**Task brief:** Word for word, set down the listing that appears after this line.

Start of Dataset content

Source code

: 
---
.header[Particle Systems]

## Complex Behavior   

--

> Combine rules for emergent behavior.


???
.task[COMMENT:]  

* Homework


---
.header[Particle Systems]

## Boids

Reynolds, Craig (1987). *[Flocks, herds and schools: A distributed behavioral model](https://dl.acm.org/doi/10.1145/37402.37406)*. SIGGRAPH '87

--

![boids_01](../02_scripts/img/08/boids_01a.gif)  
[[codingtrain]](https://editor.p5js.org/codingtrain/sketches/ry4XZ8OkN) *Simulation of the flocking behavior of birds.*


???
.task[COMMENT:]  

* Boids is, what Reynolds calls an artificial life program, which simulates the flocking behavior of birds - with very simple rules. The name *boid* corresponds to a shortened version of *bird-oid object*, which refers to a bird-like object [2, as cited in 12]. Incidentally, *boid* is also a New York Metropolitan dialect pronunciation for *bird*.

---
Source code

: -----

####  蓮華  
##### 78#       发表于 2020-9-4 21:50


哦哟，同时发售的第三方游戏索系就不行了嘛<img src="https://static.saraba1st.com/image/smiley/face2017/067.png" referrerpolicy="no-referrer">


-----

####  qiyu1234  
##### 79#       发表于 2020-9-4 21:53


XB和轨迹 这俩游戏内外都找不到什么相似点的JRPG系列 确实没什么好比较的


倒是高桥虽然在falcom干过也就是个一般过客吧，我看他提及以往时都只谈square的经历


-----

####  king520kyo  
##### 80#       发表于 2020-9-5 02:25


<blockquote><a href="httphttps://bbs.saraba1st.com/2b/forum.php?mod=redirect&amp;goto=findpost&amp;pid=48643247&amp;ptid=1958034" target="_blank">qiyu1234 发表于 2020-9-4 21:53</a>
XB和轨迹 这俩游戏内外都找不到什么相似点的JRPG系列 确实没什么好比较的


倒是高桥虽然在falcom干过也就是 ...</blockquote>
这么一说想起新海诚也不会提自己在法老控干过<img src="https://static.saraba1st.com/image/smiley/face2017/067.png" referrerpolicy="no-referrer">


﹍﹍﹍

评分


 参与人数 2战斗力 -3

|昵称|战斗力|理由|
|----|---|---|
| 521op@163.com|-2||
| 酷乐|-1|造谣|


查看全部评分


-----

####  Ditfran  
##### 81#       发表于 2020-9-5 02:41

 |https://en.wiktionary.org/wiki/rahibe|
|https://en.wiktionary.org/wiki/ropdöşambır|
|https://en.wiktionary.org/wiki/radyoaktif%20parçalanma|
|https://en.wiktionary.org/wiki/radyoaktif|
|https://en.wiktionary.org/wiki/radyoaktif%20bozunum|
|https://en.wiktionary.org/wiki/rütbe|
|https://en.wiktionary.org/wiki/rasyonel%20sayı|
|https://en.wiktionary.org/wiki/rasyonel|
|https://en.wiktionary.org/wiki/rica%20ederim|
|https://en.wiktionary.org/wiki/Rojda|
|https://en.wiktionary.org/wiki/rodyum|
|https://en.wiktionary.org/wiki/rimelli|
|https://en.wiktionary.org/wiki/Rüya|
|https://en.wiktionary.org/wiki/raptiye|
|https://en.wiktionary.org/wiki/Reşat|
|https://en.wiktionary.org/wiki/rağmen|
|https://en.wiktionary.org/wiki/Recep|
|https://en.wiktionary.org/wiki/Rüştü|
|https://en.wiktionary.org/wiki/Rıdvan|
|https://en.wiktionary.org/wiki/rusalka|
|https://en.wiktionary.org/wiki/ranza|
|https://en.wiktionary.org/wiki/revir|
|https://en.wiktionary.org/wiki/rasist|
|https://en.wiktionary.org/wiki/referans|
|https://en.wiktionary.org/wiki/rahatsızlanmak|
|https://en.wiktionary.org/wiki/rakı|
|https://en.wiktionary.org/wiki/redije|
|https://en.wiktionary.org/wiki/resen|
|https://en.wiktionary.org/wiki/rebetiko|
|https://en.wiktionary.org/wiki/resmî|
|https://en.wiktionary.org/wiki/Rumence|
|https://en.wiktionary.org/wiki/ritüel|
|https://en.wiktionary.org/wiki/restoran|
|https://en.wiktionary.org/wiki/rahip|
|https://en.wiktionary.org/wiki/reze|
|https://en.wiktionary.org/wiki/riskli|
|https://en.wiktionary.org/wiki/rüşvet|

End of Dataset content

**Expected output:**
Source code

: 
---
.header[Particle Systems]

## Complex Behavior   

--

> Combine rules for emergent behavior.


???
.task[COMMENT:]  

* Homework


---
.header[Particle Systems]

## Boids

Reynolds, Craig (1987). *[Flocks, herds and schools: A distributed behavioral model](https://dl.acm.org/doi/10.1145/37402.37406)*. SIGGRAPH '87

--

![boids_01](../02_scripts/img/08/boids_01a.gif)  
[[codingtrain]](https://editor.p5js.org/codingtrain/sketches/ry4XZ8OkN) *Simulation of the flocking behavior of birds.*


???
.task[COMMENT:]  

* Boids is, what Reynolds calls an artificial life program, which simulates the flocking behavior of birds - with very simple rules. The name *boid* corresponds to a shortened version of *bird-oid object*, which refers to a bird-like object [2, as cited in 12]. Incidentally, *boid* is also a New York Metropolitan dialect pronunciation for *bird*.

---
Source code

: -----

####  蓮華  
##### 78#       发表于 2020-9-4 21:50


哦哟，同时发售的第三方游戏索系就不行了嘛<img src="https://static.saraba1st.com/image/smiley/face2017/067.png" referrerpolicy="no-referrer">


-----

####  qiyu1234  
##### 79#       发表于 2020-9-4 21:53


XB和轨迹 这俩游戏内外都找不到什么相似点的JRPG系列 确实没什么好比较的


倒是高桥虽然在falcom干过也就是个一般过客吧，我看他提及以往时都只谈square的经历


-----

####  king520kyo  
##### 80#       发表于 2020-9-5 02:25


<blockquote><a href="httphttps://bbs.saraba1st.com/2b/forum.php?mod=redirect&amp;goto=findpost&amp;pid=48643247&amp;ptid=1958034" target="_blank">qiyu1234 发表于 2020-9-4 21:53</a>
XB和轨迹 这俩游戏内外都找不到什么相似点的JRPG系列 确实没什么好比较的


倒是高桥虽然在falcom干过也就是 ...</blockquote>
这么一说想起新海诚也不会提自己在法老控干过<img src="https://static.saraba1st.com/image/smiley/face2017/067.png" referrerpolicy="no-referrer">


﹍﹍﹍

评分


 参与人数 2战斗力 -3

|昵称|战斗力|理由|
|----|---|---|
| 521op@163.com|-2||
| 酷乐|-1|造谣|


查看全部评分


-----

####  Ditfran  
##### 81#       发表于 2020-9-5 02:41

 |https://en.wiktionary.org/wiki/rahibe|
|https://en.wiktionary.org/wiki/ropdöşambır|
|https://en.wiktionary.org/wiki/radyoaktif%20parçalanma|
|https://en.wiktionary.org/wiki/radyoaktif|
|https://en.wiktionary.org/wiki/radyoaktif%20bozunum|
|https://en.wiktionary.org/wiki/rütbe|
|https://en.wiktionary.org/wiki/rasyonel%20sayı|
|https://en.wiktionary.org/wiki/rasyonel|
|https://en.wiktionary.org/wiki/rica%20ederim|
|https://en.wiktionary.org/wiki/Rojda|
|https://en.wiktionary.org/wiki/rodyum|
|https://en.wiktionary.org/wiki/rimelli|
|https://en.wiktionary.org/wiki/Rüya|
|https://en.wiktionary.org/wiki/raptiye|
|https://en.wiktionary.org/wiki/Reşat|
|https://en.wiktionary.org/wiki/rağmen|
|https://en.wiktionary.org/wiki/Recep|
|https://en.wiktionary.org/wiki/Rüştü|
|https://en.wiktionary.org/wiki/Rıdvan|
|https://en.wiktionary.org/wiki/rusalka|
|https://en.wiktionary.org/wiki/ranza|
|https://en.wiktionary.org/wiki/revir|
|https://en.wiktionary.org/wiki/rasist|
|https://en.wiktionary.org/wiki/referans|
|https://en.wiktionary.org/wiki/rahatsızlanmak|
|https://en.wiktionary.org/wiki/rakı|
|https://en.wiktionary.org/wiki/redije|
|https://en.wiktionary.org/wiki/resen|
|https://en.wiktionary.org/wiki/rebetiko|
|https://en.wiktionary.org/wiki/resmî|
|https://en.wiktionary.org/wiki/Rumence|
|https://en.wiktionary.org/wiki/ritüel|
|https://en.wiktionary.org/wiki/restoran|
|https://en.wiktionary.org/wiki/rahip|
|https://en.wiktionary.org/wiki/reze|
|https://en.wiktionary.org/wiki/riskli|
|https://en.wiktionary.org/wiki/rüşvet|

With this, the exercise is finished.